The network of the Maier-Messner group

One of the ideologically leading figures in the resistance group was Heinrich Maier , the chaplain of the Gersthof parish in Vienna . A few minutes' walk from the parish church in Hasenauerstrasse lived his friend Franz Josef Messner , the second central figure in the group. He was the general director of Semperit AG and had in-depth knowledge of important war companies. The two met each other in 1936 at a funeral service in Gersthof . As early as 1940 Maier made contact with opposition groups, for example with trade union circles in Germany around Jakob Kaiser .

Both Messner and Maier were well networked in finance and business circles and also had contacts with military and prominent political circles. Maier was well known, for example, to the city commandant of Vienna, Heinrich Stümpfl , he knew the Christian socialist Felix Hurdes and, through Theodor Legradi , the director of the Wiener Wander-Werke , also the former social democratic mayor Karl Seitz and the communist Helene Sokal . Messner's circle of friends included Ernst Kraus, the director of Siemens-Schuckertwerke in Vienna , Josef Joham , one of the directors of Creditanstalt , the former Hungarian minister Gustav Gratz , the former minister of education Hans Pernter and the classical pianist Barbara Issakides .

In 1941 and 1942, a group of like-minded Austrian patriots formed around the two of them, who wanted to contribute to the rapid decline of the Nazi regime and fight for the re-establishment of a free Austria.

From 1943, the group also worked closely with the Catholic-monarchist network of opponents of the regime, which was headed by Walter Caldonazzi . Its members produced leaflets and scattered them, helped persecuted people and provided members of the Wehrmacht with fever-inducing agents that made them temporarily unsuitable for military service.

Coordination with the Allies

The group soon recognized that the active fight against the dictatorship of National Socialism could only be effective in coordination with the Allies , and so they tried to contact intelligence channels. The first connections between the resistance group and the Allies were established in the summer of 1942. Maier, Legradi and Sokal worked out a memorandum in which the current situation in Austria and the (potential) resistance were presented. Helene Sokal learned this document by heart and wrote it down on a trip to Switzerland . In Lucerne she gave the paper to an acquaintance of Maier, the theology professor Otto Karrer . He promised to forward it to the English minister Stafford Cripps and the Soviet foreign minister Vyacheslav Molotov through the English consul he knew. As confirmation of receipt of the memorandum, a request was made to mention the password on May 1, 1942 on the radio. This password was actually sent by the BBC a few weeks later , with no response from Moscow.

At the end of 1942 first contacts with the Americans were made. Allen Dulles founded an office for the Office of Strategic Services (OSS) in Bern in November . Barbara Issakides, who had already met the lawyer Kurt Grimm in Switzerland in 1938 , made contact with Grimm again on a concert tour in Zurich, who was already working as an informant (code name as informant 847 ) for the OSS. Issakides made no secret of her aversion to the National Socialists. Josef Joham (informant 680 ) confirmed to Grimm the absolute reliability of Issakides. Another meeting took place in March 1943, at which the plans and goals of the resistance group were openly discussed.

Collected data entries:
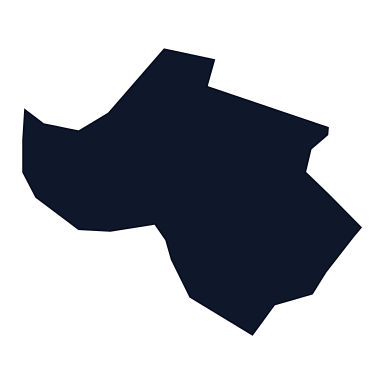 outline of Songpa-gu, Seoul, South Korea
{"feature_id": "91817680B10131618900015", "entity_name": "Songpa-gu", "entity_type": "district", "adm_level": 2, "iso_a3": "KOR", "parent_name": "South Korea", "parent_adm1": "Seoul", "projection": "robinson", "projection_center": [127.12, 37.494], "detail": "fine", "context": "isolated", "style": "filled", "palette": "ink", "viewbox_px": 384, "rotation_deg": 0, "n_neighbors": 0, "source": "geoboundaries", "source_scale": "gbopen_adm2", "svg_char_len": 458}
<svg xmlns="http://www.w3.org/2000/svg" viewBox="0 0 384 384"><path d="M328.1,127.7L206.8,86.6L214.3,59.9L164.2,49.2L108.5,113.3L78.7,131.2L43.5,124.0L24.9,109.8L23.0,140.1L23.0,172.2L36.0,197.2L78.7,229.3L110.3,231.0L154.9,223.9L166.0,240.0L171.6,259.6L190.1,297.0L252.4,334.8L274.4,304.7L312.2,293.8L325.7,272.1L353.5,236.4L361.0,227.5L329.4,195.4L305.3,172.2L310.8,149.0L327.5,134.7L328.1,127.7Z" fill="#0f172a" stroke="#020617" stroke-width="1.5"/></svg>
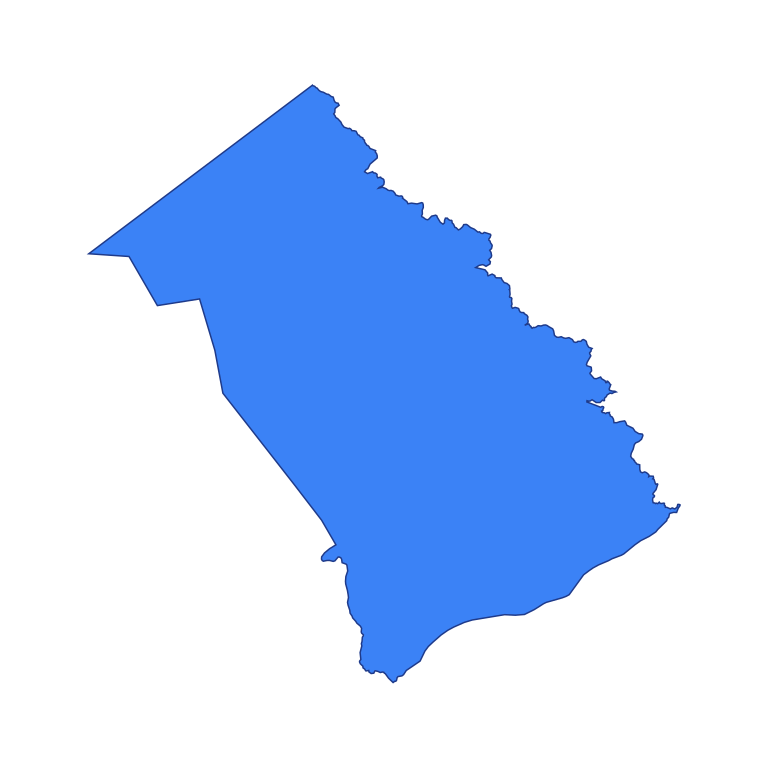 Bariloche, Río Negro, Argentina, rotated 143°
{"feature_id": "61730980B38483237983856", "entity_name": "Bariloche", "entity_type": "district", "adm_level": 2, "iso_a3": "ARG", "parent_name": "Argentina", "parent_adm1": "Río Negro", "projection": "robinson", "projection_center": [-71.782, -41.509], "detail": "fine", "context": "isolated", "style": "filled", "palette": "blue", "viewbox_px": 768, "rotation_deg": 143, "n_neighbors": 0, "source": "geoboundaries", "source_scale": "gbopen_adm2", "svg_char_len": 6171}
<svg xmlns="http://www.w3.org/2000/svg" viewBox="0 0 768 768"><g transform="rotate(143 384 384)"><path d="M220.3,109.3L220.9,110.4L221.9,111.0L224.1,109.3L226.9,109.2L228.4,111.6L230.5,112.0L232.4,115.4L233.5,116.2L232.7,117.7L233.0,118.5L231.9,119.9L232.1,120.4L234.7,121.8L235.4,123.0L235.3,124.0L237.4,123.7L238.2,124.9L239.1,125.1L239.3,125.9L240.5,127.2L239.3,129.8L238.4,130.7L237.3,131.4L236.1,131.2L235.3,131.8L235.2,132.4L235.7,133.8L235.1,134.7L230.3,135.9L225.7,139.2L225.9,139.9L227.2,140.2L227.2,141.2L225.8,145.1L225.9,145.9L226.4,146.5L225.2,146.8L224.5,148.3L227.2,150.6L228.3,150.7L227.4,151.5L227.1,152.4L227.7,155.2L228.7,156.9L231.2,157.7L232.0,159.4L231.2,161.7L228.4,165.6L230.4,168.2L230.2,169.4L230.5,170.7L230.1,172.1L230.5,172.5L230.0,173.7L230.7,174.9L230.5,177.8L228.2,179.9L224.2,182.0L220.6,184.9L218.5,185.5L215.1,184.7L211.6,184.9L208.4,186.9L208.0,187.5L207.9,188.6L210.4,191.0L212.0,195.0L211.8,198.9L214.9,204.9L214.0,208.0L214.0,209.7L218.3,212.0L221.3,213.0L223.6,214.7L222.0,217.7L221.6,220.2L222.5,222.4L221.9,223.5L221.9,224.9L221.1,225.6L223.3,226.9L224.8,227.0L225.3,228.3L226.7,229.7L226.9,230.9L226.5,231.5L225.7,231.1L224.8,231.4L224.3,232.1L222.8,232.8L222.5,233.7L223.3,234.8L225.0,235.1L232.8,247.6L231.9,248.5L231.0,247.3L229.8,246.4L227.3,246.2L225.7,241.5L222.6,239.2L219.3,239.6L218.4,238.2L217.8,238.2L216.9,239.5L215.8,240.1L214.1,240.1L212.4,241.0L209.0,240.7L207.7,239.2L205.1,238.8L203.4,238.0L203.9,239.2L206.1,241.1L207.6,243.3L207.2,244.5L203.3,247.0L203.6,248.2L203.4,249.3L203.7,251.6L204.1,252.0L205.2,251.1L206.0,251.6L205.5,253.5L207.0,257.2L206.8,259.2L211.2,260.4L212.9,261.9L213.3,268.0L213.1,268.7L210.3,269.6L208.5,272.5L208.5,273.0L210.9,276.3L210.7,277.6L208.7,279.1L201.9,282.0L201.5,284.4L201.0,285.2L198.9,285.6L197.8,286.8L196.4,287.1L198.4,290.2L198.0,293.6L196.8,296.3L197.3,298.3L198.1,299.6L199.2,299.9L201.1,299.6L203.5,301.4L204.7,301.3L206.2,302.1L207.1,303.5L206.8,306.1L208.4,309.7L211.5,311.2L212.8,312.7L214.0,315.1L216.5,316.2L217.9,317.5L218.6,320.2L216.5,324.5L216.1,326.6L218.0,330.9L218.4,332.3L219.3,333.8L221.1,335.0L223.6,335.8L225.8,337.8L228.7,338.0L230.2,338.7L230.6,339.3L232.1,339.4L232.4,340.4L232.0,341.3L232.4,343.2L232.1,344.7L233.6,345.5L236.3,346.2L233.1,346.1L231.9,346.6L231.0,347.5L230.3,349.4L228.7,350.9L228.5,352.8L229.6,355.8L229.4,356.9L231.2,358.4L231.9,359.6L231.6,361.7L231.1,362.7L231.3,363.8L233.2,366.3L235.7,367.1L235.9,367.7L235.3,369.7L233.7,370.7L232.3,373.4L230.4,375.4L230.4,376.4L231.4,377.6L231.3,378.1L229.3,379.8L227.1,383.3L227.2,384.0L226.3,384.1L224.6,387.1L225.3,390.3L227.0,392.7L227.0,396.5L226.5,398.1L230.5,401.3L230.8,403.1L230.2,403.9L231.5,406.7L235.8,407.8L235.7,408.6L234.4,410.2L234.6,414.4L240.7,421.8L236.7,421.5L233.6,420.1L232.8,419.2L231.7,416.6L227.1,416.1L225.4,417.7L225.7,420.2L221.8,420.9L220.7,421.9L219.3,424.8L219.1,427.2L216.7,427.4L214.4,429.3L214.0,430.3L214.0,432.5L213.3,434.4L213.7,435.8L212.8,436.8L211.1,437.2L209.1,438.6L208.9,439.5L212.3,444.3L212.8,444.8L214.1,444.6L215.1,445.2L215.9,446.3L216.1,448.0L217.6,448.8L218.7,453.3L220.7,456.8L221.7,460.9L222.3,462.0L224.4,463.3L226.5,462.3L229.9,461.9L231.9,462.3L232.3,465.4L233.1,466.4L232.3,469.8L232.6,471.6L231.5,473.5L231.6,474.1L232.8,474.9L233.5,476.7L233.6,478.3L235.1,479.5L237.1,478.3L238.8,476.3L240.7,476.2L241.7,479.2L241.1,485.1L240.6,486.4L241.1,487.7L244.9,489.4L249.3,488.7L250.3,488.9L251.6,490.5L252.4,493.5L253.1,494.8L252.9,495.6L251.0,496.7L248.9,499.8L246.4,501.3L244.8,503.5L244.2,505.3L244.8,506.2L249.2,507.9L253.2,511.9L256.4,513.6L255.9,515.9L257.4,521.3L256.7,521.7L256.5,522.9L257.0,523.8L259.0,525.0L260.9,528.0L260.5,529.6L260.6,532.4L261.9,534.4L263.3,535.2L264.2,536.5L264.8,538.7L266.7,542.0L270.6,543.7L269.6,543.9L265.9,543.2L264.0,543.5L262.2,545.3L261.2,547.3L261.4,548.6L262.3,550.1L262.2,551.2L264.9,552.5L264.5,554.4L263.5,555.3L263.4,556.0L264.0,557.7L265.3,559.0L265.3,560.4L270.5,562.0L271.8,565.2L269.4,566.0L267.4,565.7L262.8,568.0L253.4,568.6L252.1,570.2L251.3,572.4L251.3,574.6L250.2,575.4L253.4,580.5L253.1,582.8L253.4,584.3L254.1,585.0L253.8,586.4L254.0,587.0L253.7,589.3L252.9,590.4L253.3,592.4L252.8,593.3L254.2,595.9L254.1,597.5L254.9,598.8L254.2,602.6L255.3,604.1L257.2,605.7L257.0,607.1L257.6,608.9L259.0,609.6L261.3,613.2L261.4,616.5L260.8,619.2L261.3,624.1L261.7,624.5L262.1,626.1L261.7,627.2L261.6,630.0L259.8,630.5L257.7,633.1L256.5,633.5L252.1,633.6L251.7,636.0L252.7,636.9L253.4,638.3L253.2,640.3L251.9,643.7L253.1,645.3L254.0,648.7L255.3,650.0L256.8,653.4L258.6,655.7L259.3,658.1L259.3,660.5L260.0,661.6L260.2,663.5L261.4,665.2L261.3,665.7L541.4,665.7L510.9,639.3L517.8,583.0L480.1,562.9L498.8,512.7L518.2,473.6L516.2,356.8L515.8,312.8L519.2,284.5L526.4,285.2L533.1,284.9L537.8,283.5L539.3,281.8L539.6,280.2L539.1,279.0L535.8,277.4L533.7,275.9L531.3,272.9L529.6,272.3L524.8,273.4L523.9,272.8L523.1,271.3L523.3,269.6L525.0,266.5L522.7,263.0L522.6,261.7L525.5,256.5L530.3,253.2L533.5,249.6L534.9,247.4L537.5,241.0L539.6,237.0L540.9,234.8L544.5,231.6L545.8,229.0L547.5,223.9L549.0,221.4L549.2,217.7L549.8,216.1L549.4,211.6L549.6,209.2L548.6,205.0L548.9,202.4L551.4,199.7L551.8,198.4L551.4,196.1L552.2,195.3L553.7,194.8L556.5,191.6L558.4,190.2L559.3,188.2L564.7,183.9L568.3,177.9L570.2,177.4L570.8,176.8L571.3,174.8L570.7,171.4L571.6,169.9L571.0,168.0L571.2,166.2L571.1,165.7L568.6,164.4L569.3,163.1L568.5,160.5L566.2,159.2L564.0,160.3L563.5,160.1L561.8,158.1L560.6,155.8L558.6,154.9L557.6,153.8L557.8,152.9L557.3,151.9L557.4,146.2L556.4,140.1L554.2,140.1L553.7,139.6L552.6,139.6L550.2,141.6L548.9,141.9L545.3,140.1L543.3,140.1L538.6,141.8L521.9,141.0L512.0,146.1L506.5,147.7L500.1,148.4L489.4,149.2L481.1,148.9L474.5,147.9L463.4,145.3L455.5,142.4L426.5,127.2L418.2,120.3L410.5,115.4L399.7,113.4L388.7,112.5L385.7,111.9L370.1,105.9L366.3,104.8L362.9,104.3L339.4,111.5L332.7,111.5L327.7,111.3L321.5,110.4L311.1,107.8L307.0,107.2L297.5,104.4L294.7,104.0L280.5,104.6L273.3,104.4L263.7,102.7L255.9,102.3L252.7,103.1L240.5,104.7L239.0,105.9L236.8,106.3L234.2,108.5L233.4,108.6L230.0,107.2L227.6,105.3L224.0,107.6L220.9,108.7L220.3,109.3Z" fill="#3b82f6" stroke="#1e3a8a" stroke-width="1.5"/></g></svg>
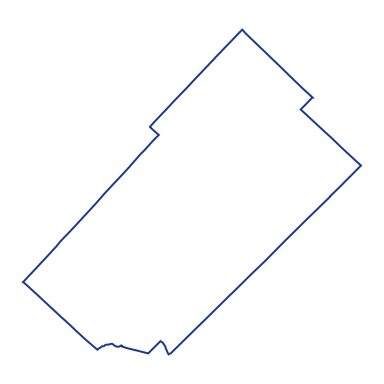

WHAT TO PRODUCE:
Reproduce the passage on the Maier-Messner group from "Both Messner and" up to and including "Barbara Issakides .", substituting "group of acquaintances" for "circle of friends".

ANSWER BELOW:
Both Messner and Maier were well networked in finance and business circles and also had contacts with military and prominent political circles. Maier was well known, for example, to the city commandant of Vienna, Heinrich Stümpfl , he knew the Christian socialist Felix Hurdes and, through Theodor Legradi , the director of the Wiener Wander-Werke , also the former social democratic mayor Karl Seitz and the communist Helene Sokal . Messner's group of acquaintances included Ernst Kraus, the director of Siemens-Schuckertwerke in Vienna , Josef Joham , one of the directors of Creditanstalt , the former Hungarian minister Gustav Gratz , the former minister of education Hans Pernter and the classical pianist Barbara Issakides .